L’avant-dernier portrait

Voici ce que j’écrivais dans mon journal personnel, le 18 novembre 2020 :

« Denyse Dussault, l’épouse de mon frère Gérald, nous a quittés aujourd’hui pour un monde qu’on dit meilleur, à 14,05, à sa résidence de la rue Fraser à Lévis, 5 minutes après trois injections données par le docteur Michel Côté, médecin traitant et ami d’enfance de Gérald. Denyse était entourée de son époux et de son fils Étienne. Une infirmière assistait le docteur Côté qui fait une spécialité de l’aide à partir comme il l’appelle. Respectueusement, cinq minutes avant les injections, les trois enfants de son fils fils unique Étienne et leur mère Marie-Éve ont entouré leur grand-mère, mère et épouse pour une dernière prise de vue photographique, ci-jointe. Tout ce beau monde avait dormi la nuit précédente dans le grand lit de la chambre à coucher, voisin du lit d’hôpital où dormait ma belle-sœur. Avant de quitter la maison, les enfants ont fait des adieux touchants.
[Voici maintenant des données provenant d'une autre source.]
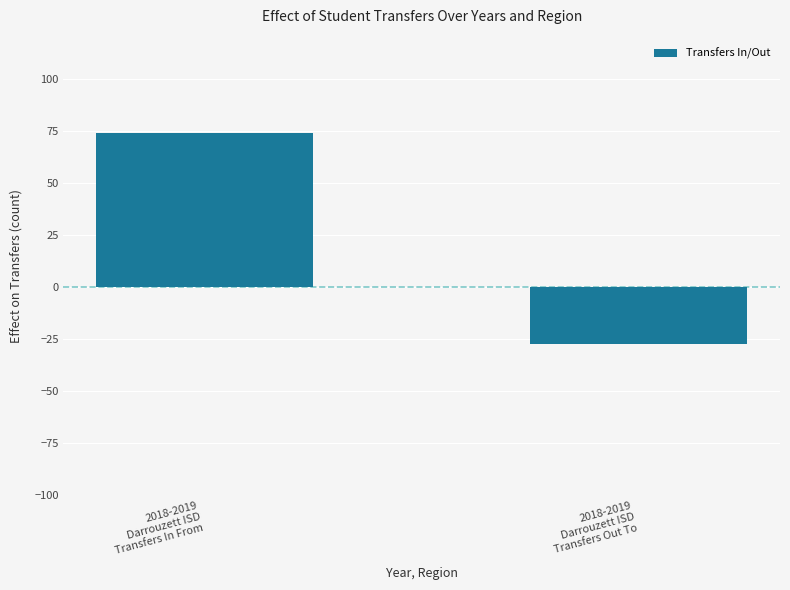

Reading left to right, transcribe all the data shown in this chart.

74	-27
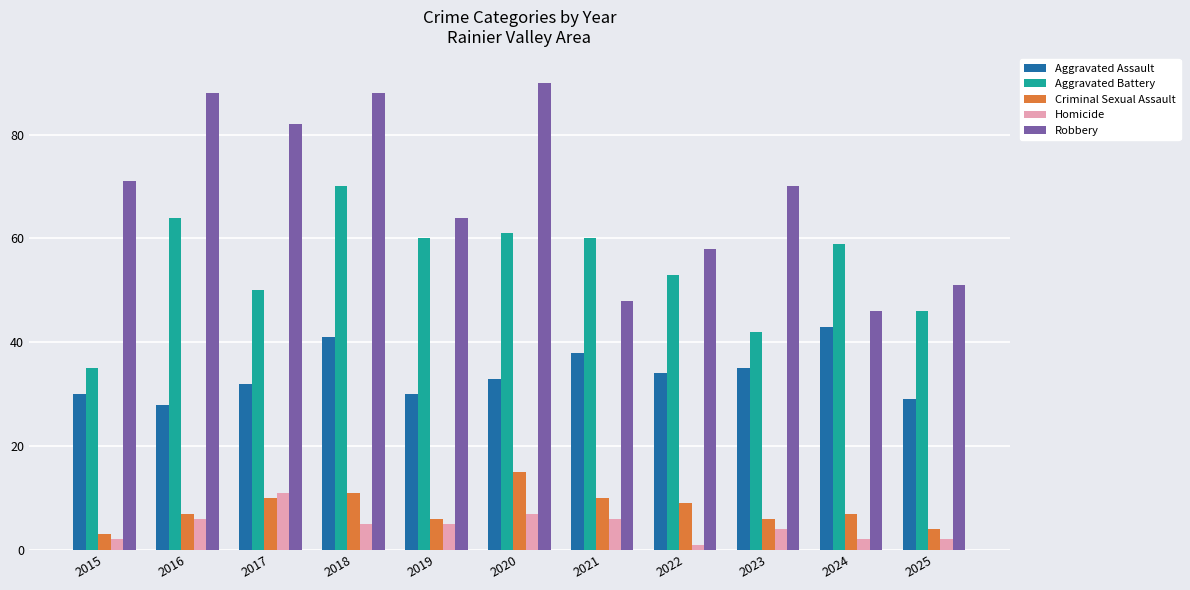

At which label is Robbery closest to 68?

2023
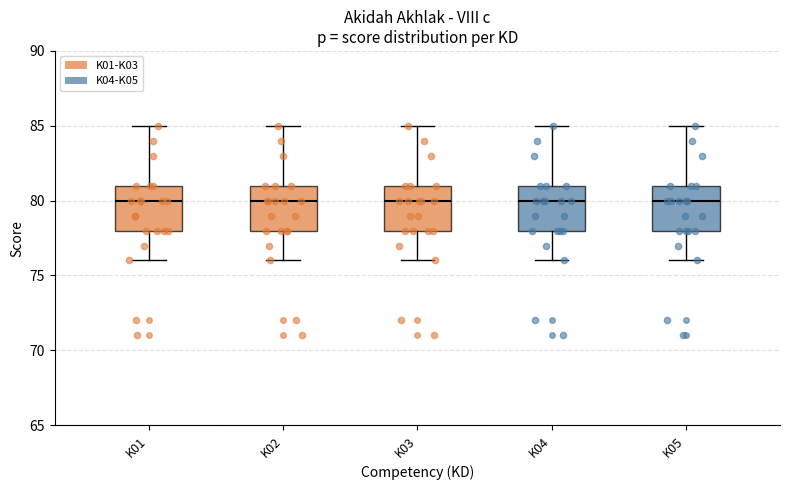

Reading left to right, read every box against the y-axis: the position of its median line, the range the box covers, and the ends of its whiskers. The values are not printed on the chart, so give them approximately, as read against the axis.

K01: median 80, box 78 to 81, whiskers 76 to 85
K02: median 80, box 78 to 81, whiskers 76 to 85
K03: median 80, box 78 to 81, whiskers 76 to 85
K04: median 80, box 78 to 81, whiskers 76 to 85
K05: median 80, box 78 to 81, whiskers 76 to 85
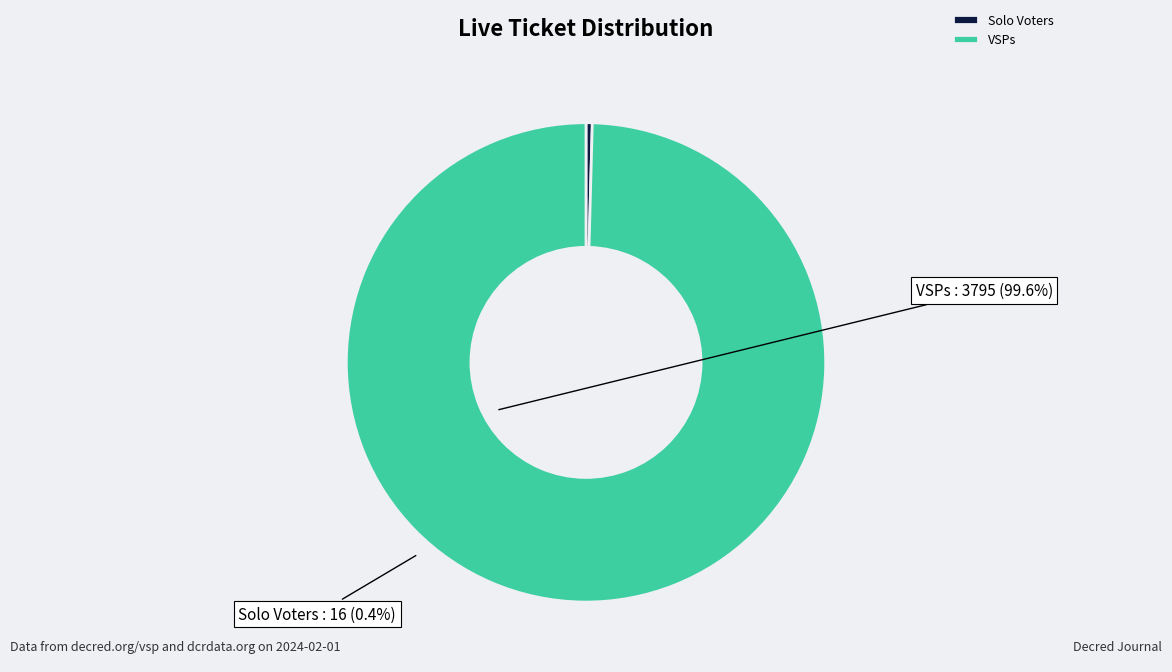

Do VSPs and Solo Voters together represent more than half of the pie?

Yes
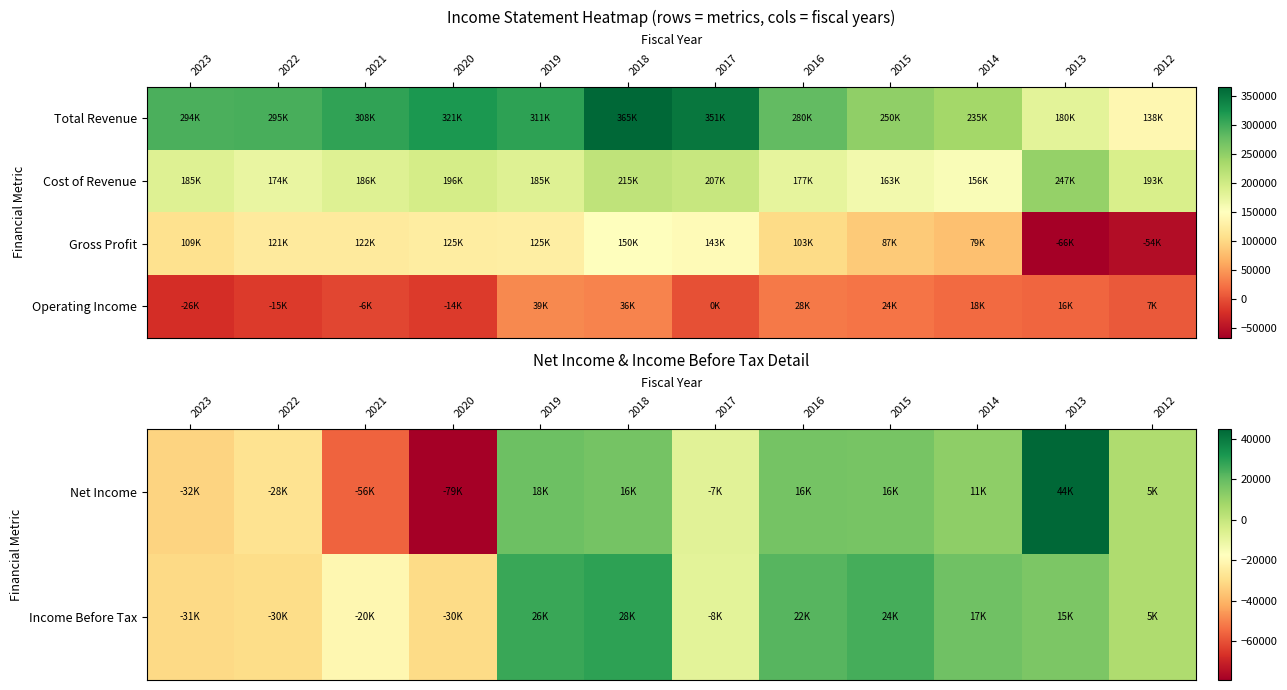

What is the sum of the Net Income values at 2020 and 2021?

-135600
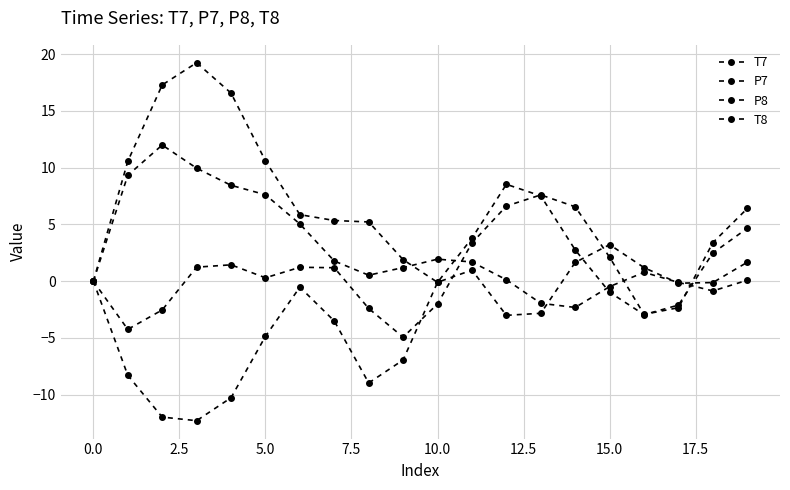

How many interior local peaks does the T8 series have?

3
Laurent pleurait ! La famille d’Étienne partie, Denyse toujours d’une grande lucidité, a porté un toast à la vie en partageant une dernière coupe de champagne, avec son époux, la pièce baignant dans une ambiance de douce musique classique.

Denyse Dussault chaleureusement entourée des siens quelques minutes avant de rendre l’âme (photo : Famille Lessard).

On pense tous que nous sommes éternels, mais on découvre un jour que nous portons en nous un mécanisme de finitude. Et nous sommes tous inquiets sur la destination de ce grand voyage. Inquiétude également du moment de cette obsolescence programmée comme on dit à l’ère du numérique, inquiétude aussi du comment s’organiseront ces vacances éternelles que nous mènerons seuls et sans espoir de retour. Il faut accepter de tout quitter, car tout est vanité tout est passager et éphémère disent les philosophes en quête de sérénité.